The path follows the shoreline quite closely so be prepared to get muddy boots, though much of it is covered with wild grasses. It’s fairly easy-going, and although there are a couple of steep sections, it shouldn’t take more than an hour to get to Port Vasgo from Talmine
As you near Port Vasgo you’ll stumble across a wooden bench and a cairn on the northernmost part of the headland which makes a great place to stop and take in the gorgeous views across Talmine Bay and Eilean nan Ron island. You can then either continue further around the coastline to Port Vasgo or return to Talmine on the same route you came in on.
Things to Do
Beach Exploration: Spend your day exploring the beautiful beach and coastline of Talmine Bay. The beach is often quiet, offering an opportunity for a peaceful day out with the family with only a few seals basking on the rocks for company.
Hiking on the Moine Path: A short distance from the bay, you’ll find Moine, a well-marked trail that takes you across the wild and rugged landscape beneath Ben Hope. The path offers magnificent views of the surrounding mountains and sea, and it’s a great place for bird watching. There are no facilities in the area, so remember to pack a picnic and take plenty of water with you.
Fishing: Talmine Bay is a fantastic fishing spot. There’s lots of sea fishing to be enjoyed, whether you’re an experienced angler or a novice, or you can enjoy a day out on the water if you hire a boat.
Visit the Kyle of Tongue Bridge and Viewpoint. This is a short drive from Talmine Bay. The viewpoint offers panoramic views of the Kyle of Tongue, Ben Loyal, and Ben Hope. The area is also rich in wildlife, so there’s a good chance of spotting deer and various seabirds. Binoculars (link to binocular reviews) are an essential item to pack.
Explore Skinnet Beach: This is a much larger beach south of Talmine with lovely soft golden sand, but it’s a wee bit tricky to get to.
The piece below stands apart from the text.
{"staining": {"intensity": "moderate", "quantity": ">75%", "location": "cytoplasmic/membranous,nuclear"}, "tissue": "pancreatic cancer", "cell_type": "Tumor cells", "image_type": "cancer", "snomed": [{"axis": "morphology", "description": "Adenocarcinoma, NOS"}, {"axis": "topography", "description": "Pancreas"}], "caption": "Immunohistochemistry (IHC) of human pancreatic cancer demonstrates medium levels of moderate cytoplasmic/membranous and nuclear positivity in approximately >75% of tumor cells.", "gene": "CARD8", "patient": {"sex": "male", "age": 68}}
The best option is to walk from Talmine Bay and follow the coastline for 1/2 mile.
Things to Do Nearby
Castle Varrich. Lairg IV27 4XE. 14-minute drive.
Ruined tower house overlooking the Kyle of Tongue. Accessible via a path that runs from Tongue village through woodland. There is no fee to visit the tower. The village has a shop and two pub restaurants.
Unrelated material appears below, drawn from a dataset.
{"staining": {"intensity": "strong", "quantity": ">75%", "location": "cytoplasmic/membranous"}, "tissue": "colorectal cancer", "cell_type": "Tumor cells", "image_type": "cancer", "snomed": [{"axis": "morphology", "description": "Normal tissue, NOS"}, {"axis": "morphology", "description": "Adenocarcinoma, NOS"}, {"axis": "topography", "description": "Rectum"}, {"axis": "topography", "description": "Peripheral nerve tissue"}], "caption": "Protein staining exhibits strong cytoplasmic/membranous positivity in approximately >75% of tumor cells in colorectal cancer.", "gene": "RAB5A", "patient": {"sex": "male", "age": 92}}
Smoo Cave. Lairg, IV27 4QA, 56-minute drive.
One of the largest sea caves in Scotland. A guided tour allows visitors to travel deep inside the cave and view an underground waterfall via a dinghy boat ride.
Kyle of Tongue. 13-minute drive.
An expansive yet shallow sea loch that features a rocky coastline designated as a National Scenic Area. Visitors flock to the area for the views of Ben Hope and Ben Loyal.
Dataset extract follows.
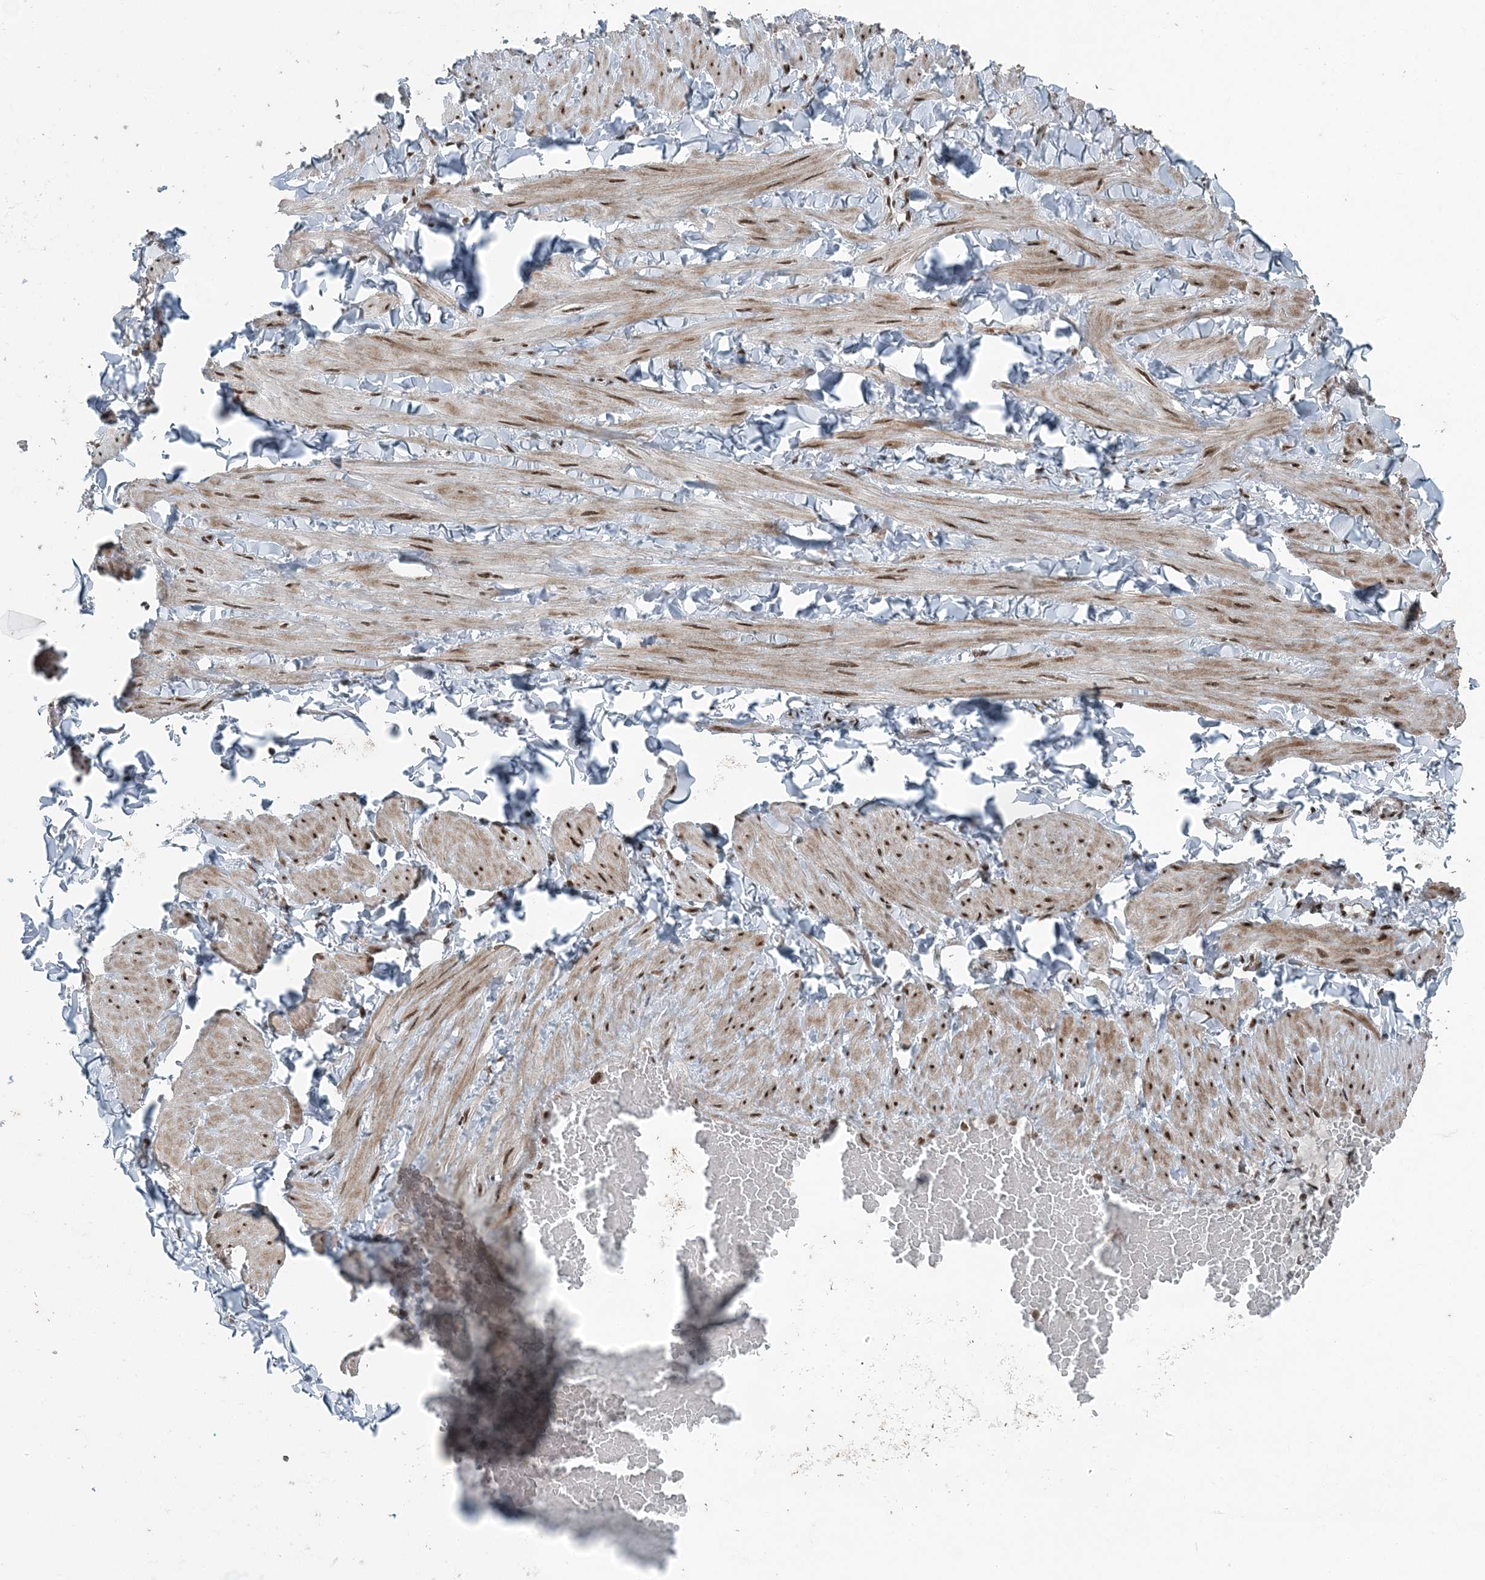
{"staining": {"intensity": "negative", "quantity": "none", "location": "none"}, "tissue": "adipose tissue", "cell_type": "Adipocytes", "image_type": "normal", "snomed": [{"axis": "morphology", "description": "Normal tissue, NOS"}, {"axis": "topography", "description": "Adipose tissue"}, {"axis": "topography", "description": "Vascular tissue"}, {"axis": "topography", "description": "Peripheral nerve tissue"}], "caption": "Adipocytes show no significant expression in benign adipose tissue. (Immunohistochemistry (ihc), brightfield microscopy, high magnification).", "gene": "YTHDC1", "patient": {"sex": "male", "age": 25}}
Strathnaver Museum. Clachan, Bettyhill, KW14 7SS, 38-minute drive.
A small yet fascinating independently run museum that explores the history and heritage of north Scotland and the effects the Highland clearances had on the local population. Located close to Torrisdale Bay and its wide, golden-sand beach,.
Ard Neakie Lime Kilns, Lairg IV27 4UJ, 23-minute drive.
A historic landmark on a spit of land that juts out into Loch Eriboll. Low cliffs surround the mostly shingle shoreline.
Frequently Asked Questions
What are the islands near Tongue?
The Rabbit Islands are a group of three uninhabited small islands off the north coast of Sutherland in Tongue Bay.
Where is Talmine Bay?
Talmine Bay is located in the far northern county of Sutherland in Scotland. The nearest village is Talmine (postcode IV27 4YS), and the nearest main road is the A838. The bay is situated next to Tongue Bay, which narrows to the Kyle of Tongue Sea inlet.
What is there to do near the Kyle of Tongue?
Castle Varrich, Strathnaver Museum, Farr Beach, Coldbackie Beach, North Coast Leisure Centre, Kyle of Tongue Causeway, Port Vasco.
Why is Tongue Scotland called Tongue?
The name ‘Tongue’ derives from the Old Norse ‘tunga’, which means a ‘point of land’. There is also a peninsula in the area, which might have given rise to the name.